• _Requirement_
Below are the records; retype each one exactly.

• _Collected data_
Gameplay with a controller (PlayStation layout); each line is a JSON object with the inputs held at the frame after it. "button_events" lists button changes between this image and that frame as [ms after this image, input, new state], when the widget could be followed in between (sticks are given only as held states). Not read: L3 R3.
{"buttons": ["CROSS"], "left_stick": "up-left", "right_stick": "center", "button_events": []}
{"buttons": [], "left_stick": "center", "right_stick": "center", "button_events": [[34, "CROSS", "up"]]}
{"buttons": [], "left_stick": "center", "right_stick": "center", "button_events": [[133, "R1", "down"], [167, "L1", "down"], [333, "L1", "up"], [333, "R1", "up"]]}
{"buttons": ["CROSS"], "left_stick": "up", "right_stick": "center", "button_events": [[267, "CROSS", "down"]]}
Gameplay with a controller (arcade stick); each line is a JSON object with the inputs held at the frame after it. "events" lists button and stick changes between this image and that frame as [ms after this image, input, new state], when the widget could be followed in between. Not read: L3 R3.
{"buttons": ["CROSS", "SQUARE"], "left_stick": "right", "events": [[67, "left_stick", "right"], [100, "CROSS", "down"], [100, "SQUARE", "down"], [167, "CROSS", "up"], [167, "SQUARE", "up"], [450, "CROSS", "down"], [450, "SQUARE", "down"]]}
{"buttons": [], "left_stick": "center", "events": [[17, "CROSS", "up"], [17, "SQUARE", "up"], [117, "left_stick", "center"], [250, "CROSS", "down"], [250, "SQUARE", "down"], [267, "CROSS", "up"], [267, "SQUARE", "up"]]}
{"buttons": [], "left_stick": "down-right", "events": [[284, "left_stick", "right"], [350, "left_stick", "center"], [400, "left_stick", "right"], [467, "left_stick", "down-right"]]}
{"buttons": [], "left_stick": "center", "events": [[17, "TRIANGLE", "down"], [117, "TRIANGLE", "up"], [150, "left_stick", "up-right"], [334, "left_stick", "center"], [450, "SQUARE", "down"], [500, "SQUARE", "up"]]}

• _Reply to the exercise_
Gameplay with a controller (PlayStation layout); each line is a JSON object with the inputs held at the frame after it. "button_events" lists button changes between this image and that frame as [ms after this image, input, new state], when the widget could be followed in between (sticks are given only as held states). Not read: L3 R3.
{"buttons": ["CROSS"], "left_stick": "up-left", "right_stick": "center", "button_events": []}
{"buttons": [], "left_stick": "center", "right_stick": "center", "button_events": [[34, "CROSS", "up"]]}
{"buttons": [], "left_stick": "center", "right_stick": "center", "button_events": [[133, "R1", "down"], [167, "L1", "down"], [333, "L1", "up"], [333, "R1", "up"]]}
{"buttons": ["CROSS"], "left_stick": "up", "right_stick": "center", "button_events": [[267, "CROSS", "down"]]}
Gameplay with a controller (arcade stick); each line is a JSON object with the inputs held at the frame after it. "events" lists button and stick changes between this image and that frame as [ms after this image, input, new state], when the widget could be followed in between. Not read: L3 R3.
{"buttons": ["CROSS", "SQUARE"], "left_stick": "right", "events": [[67, "left_stick", "right"], [100, "CROSS", "down"], [100, "SQUARE", "down"], [167, "CROSS", "up"], [167, "SQUARE", "up"], [450, "CROSS", "down"], [450, "SQUARE", "down"]]}
{"buttons": [], "left_stick": "center", "events": [[17, "CROSS", "up"], [17, "SQUARE", "up"], [117, "left_stick", "center"], [250, "CROSS", "down"], [250, "SQUARE", "down"], [267, "CROSS", "up"], [267, "SQUARE", "up"]]}
{"buttons": [], "left_stick": "down-right", "events": [[284, "left_stick", "right"], [350, "left_stick", "center"], [400, "left_stick", "right"], [467, "left_stick", "down-right"]]}
{"buttons": [], "left_stick": "center", "events": [[17, "TRIANGLE", "down"], [117, "TRIANGLE", "up"], [150, "left_stick", "up-right"], [334, "left_stick", "center"], [450, "SQUARE", "down"], [500, "SQUARE", "up"]]}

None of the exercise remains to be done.